The "jitter" method (earlier post) can also be used for ultra-high-resolution photography. People want higher-resolution cameras, but the output resolution of a camera is usually limited by the number of pixels in its sensor. Some digital cameras have a "digital zoom" function, but this is a bit of a cheat: it simply invents extra pixels between the real pixels by smudging the adjacent colour values together. Conventional digital zoom doesn't actually give you any additional information or detail, it just resizes a section of the original image to fill the required size.
A second problem with cameras is camera shake. If you're holding the camera in your hand, then a tiny movement of the camera can result in the image being panned across the sensor while the CCD imaging chip is doing its thing, giving a blurred photograph. The smaller the pixel elements, and the greater the optical zoom, the worse this gets. We can try clamping the camera and taking a shorter-exposure image (so that the camera doesn't have as much time to move), but shorter exposures lead to more random "noise" per pixel, due to the reduced sampling time.
But with enough processing power, we can use jitter techniques to solve both problems:
In our earlier "audio" example, we deliberately added high-frequency noise to an audio signal to shift the sampling threshold up and down with respect to the signal, and we took multiple samples and overlaid them to achieve sub-sample resolution.
With digital photography we can use "positional" noise: we vary the alignment of the camera sensor to the background image, take multiple samples, and overlay those (aligned to subpixel accuracy), to generate images that have higher resolution than the camera sensor. In some ways, this is a little like the Nipkow disc approach used in early television systems, that often used a swept array of less than a hundred sensor elements provide a passable image ... in this case, we're not sweeping a line strip of sensors at right angles, but an entire grid of pixel elements, and using their random(-ish) offsets to extract real intermediate detail.
Instead of camera shake being a problem, it becomes Our Friend! The individual images will be noisier, but when you recombine a secondsworth of images, the end result should have noise levels comparable to a single one-second exposure – and since you might not normally try to take a one-second exposure (because of camera stability issues), static scenes might sometimes end up with reduced noise as well as enhanced resolution.
So, if we have a programmable camera, in theory it's possible to design an "ultra-resolution" mode that fires off a series of short-exposure images while we hold the camera, and then makes us wait while its processor laboriously works out the best way to fit all the shots together ... or saves the individual shots to their own directory, to be assembled later by a piece of desktop software.
If we were able to design the camera from scratch, we'd probably also want to include a gadget to deliberately nudge the CCD sensor diagonally while the component shots were being taken. If the software's smart enough, the nudging doesn't have to be particularly accurate, it just has to give the sensor a decent spread of deliberate misalignments.

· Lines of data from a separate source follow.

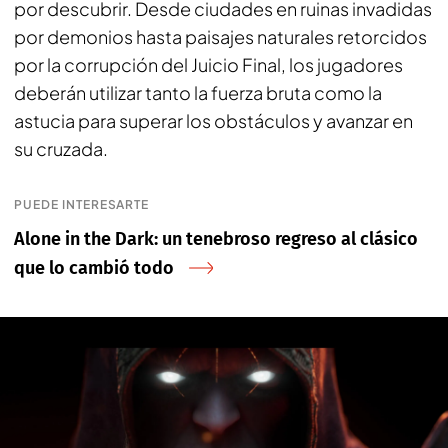
por descubrir. Desde ciudades en ruinas invadidas
por demonios hasta paisajes naturales retorcidos
por la corrupción del Juicio Final, los jugadores
deberán utilizar tanto la fuerza bruta como la
astucia para superar los obstáculos y avanzar en
su cruzada.
PUEDE INTERESARTE
Alone in the Dark: un tenebroso regreso al clásico
que lo cambió todo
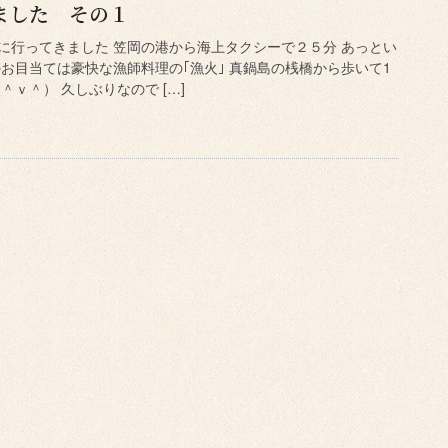
ました その１
に行ってきました 笠岡の港から海上タクシーで２５分 あっとい
お目当ては豪快な漁師料理の｢漁火｣ 真鍋島の桟橋から歩いて1
＾ｖ＾） 久しぶりなので […]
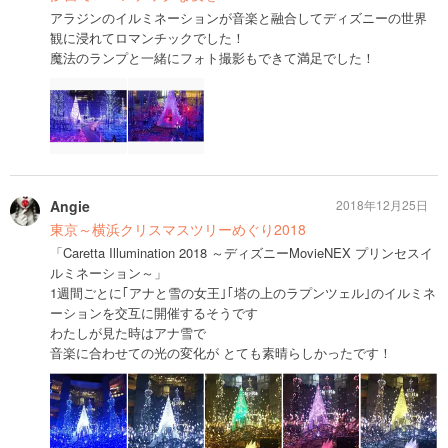
アラジンのイルミネーションが音楽と融合してディズニーの世界
観に浸れてロマンチックでした！
魔法のランプと一緒にフォト撮影もできて満足でした！
Angie
2018年12月25日
東京～横浜クリスマスツリーめぐり2018
「Caretta Illumination 2018 ～ディズニーMovieNEX プリンセスイ
ルミネーション～」
1週間ごとに｢アナと雪の女王｣｢塔の上のラプンツェル｣のイルミネ
ーションを交互に開催するそうです
わたしが見た時はアナ雪で
音楽に合わせての光の変化が とても素晴らしかったです！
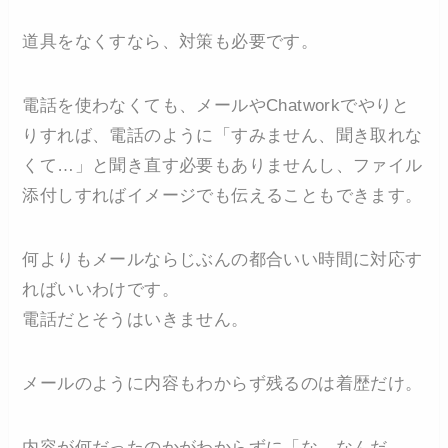
道具をなくすなら、対策も必要です。
電話を使わなくても、メールやChatworkでやりと
りすれば、電話のように「すみません、聞き取れな
くて…」と聞き直す必要もありませんし、ファイル
添付しすればイメージでも伝えることもできます。
何よりもメールならじぶんの都合いい時間に対応す
ればいいわけです。
電話だとそうはいきません。
メールのように内容もわからず残るのは着歴だけ。
内容が何だったのかがわからずに「な、なんだ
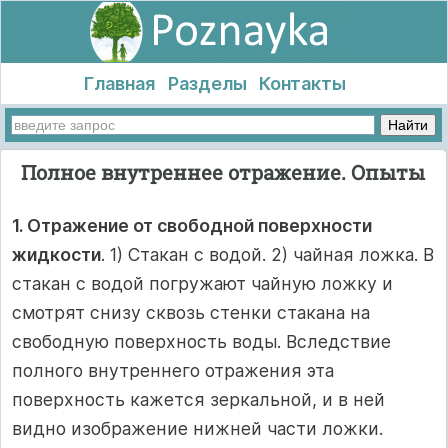
Главная
Разделы
Контакты
Полное внутреннее отражение. Опыты
1. Отражение от свободной поверхности
жидкости
. 1) Стакан с водой. 2) чайная ложка. В
стакан с водой погружают чайную ложку и
смотрят снизу сквозь стенки стакана на
свободную поверхность воды. Вследствие
полного внутреннего отражения эта
поверхность кажется зеркальной, и в ней
видно изображение нижней части ложки.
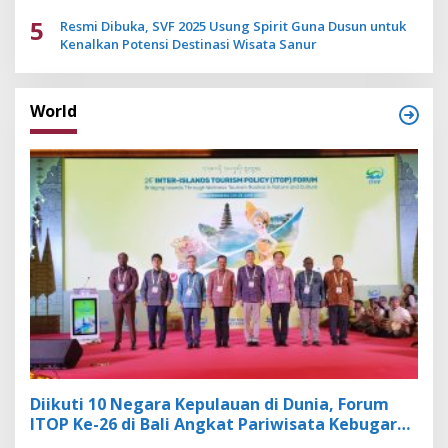
5
Resmi Dibuka, SVF 2025 Usung Spirit Guna Dusun untuk
Kenalkan Potensi Destinasi Wisata Sanur
World
Diikuti 10 Negara Kepulauan di Dunia, Forum
ITOP Ke-26 di Bali Angkat Pariwisata Kebugaran
Berbasis Alam dan Budaya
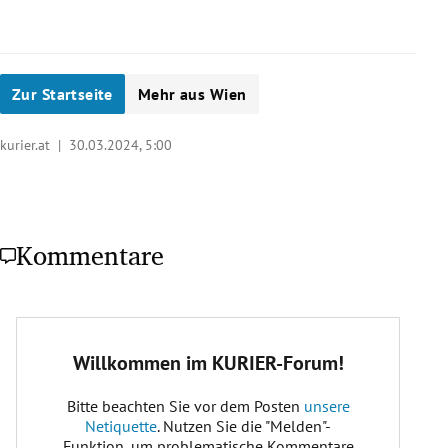
Zur Startseite
Mehr aus Wien
kurier.at |
30.03.2024, 5:00
Kommentare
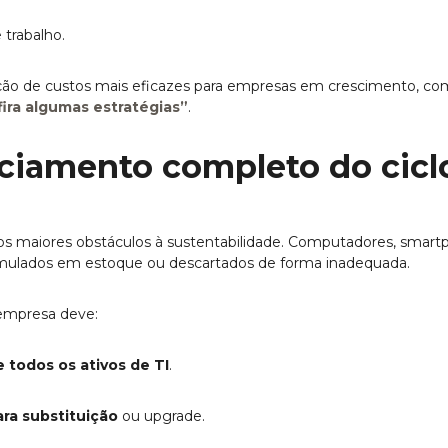
 trabalho.
ção de custos mais eficazes para empresas em crescimento, co
ira algumas estratégias”
.
nciamento completo do cicl
os maiores obstáculos à sustentabilidade. Computadores, smart
mulados em estoque ou descartados de forma inadequada.
a empresa deve:
e todos os ativos de TI
.
ara substituição
ou upgrade.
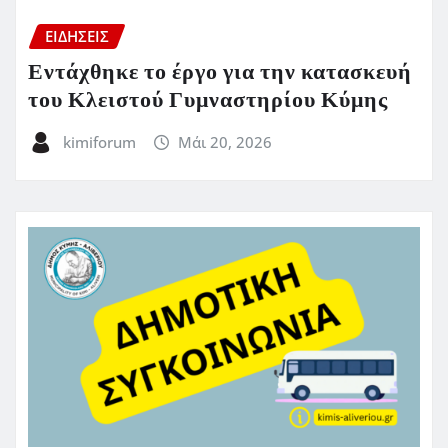
ΕΙΔΗΣΕΙΣ
Εντάχθηκε το έργο για την κατασκευή
του Κλειστού Γυμναστηρίου Κύμης
kimiforum
Μάι 20, 2026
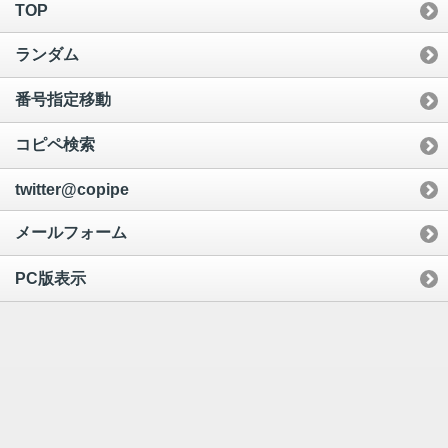
TOP
ランダム
番号指定移動
コピペ検索
twitter@copipe
メールフォーム
PC版表示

A cheap little piezo device might be good enough.
The problem with this approach is getting hold of the software: In theory, you can try aligning images by hand, but in practice ... it doesn't really seem sensible.
People are already writing algorithms for this sort of stuff – it's what allows the Hubble space telescope to take those absurdly high-resolution images of distant galaxies, and presumably the military guys also use the technique to get extreme resolution enhancements from spy satellite hardware. For analysing and aligning photos with "free-form" offsets, the necessary techniques already seem to be included in the Autostitch panoramic software, which even includes the ability to distort images to make them fit together better – it wouldn't seem to take a lot to turn Autostitch into an ultra-resolution compositor.
Amateur astronomers are now enthusiastically using the technique, and sharing resources (try using "drizzle" as a Google search keyword).
Suppose that you want to take an ultra-high resolution photograph of the full Moon – you train your camera-equipped telescope at the Moon, lock it down, and set it to keep taking ten pictures per second for an hour while the Moon gradually arcs across the sky and it's corresponding image crawls across your image-sensor ... and then feed the resulting thirty-thousand-odd images into a sub-pixel alignment program, to chew over for a few weeks and pull out the underlying detail. As long as the matching algorithm knows that it's supposed to be lining up the part of the images that contain the big round yellow thing rather than the clouds or the treetops, there wouldn't seem to be any real limit to the achievable resolution. Okay, so you have different atmospheric distortions when the Moon is in different parts of the sky, and when the air temperature drifts, but with a sufficiently-smart autostitch-type warping, even that shouldn't be a problem. If you didn't have a "rewarping" feature, you'd probably just have to decide which part of the moon you wanted the software to use as a master-key when lining up the images.
Techniques like this go beyond conventional photography and enter the territory of hyperphotography – we're capturing additional information that goes beyond our camera's conventional ability to take images, and doing things that, at first sight, would seem to be physically impossible with the available hardware. A bit of knowledge of quantum mechanics principles is useful here: we're not actually breaking any laws of physics, but we're shunting information between different domains to obtain results that sometimes seem impossible.
There's a whole family of hyperphotographic techniques: I'll try to run through a few others in a future post.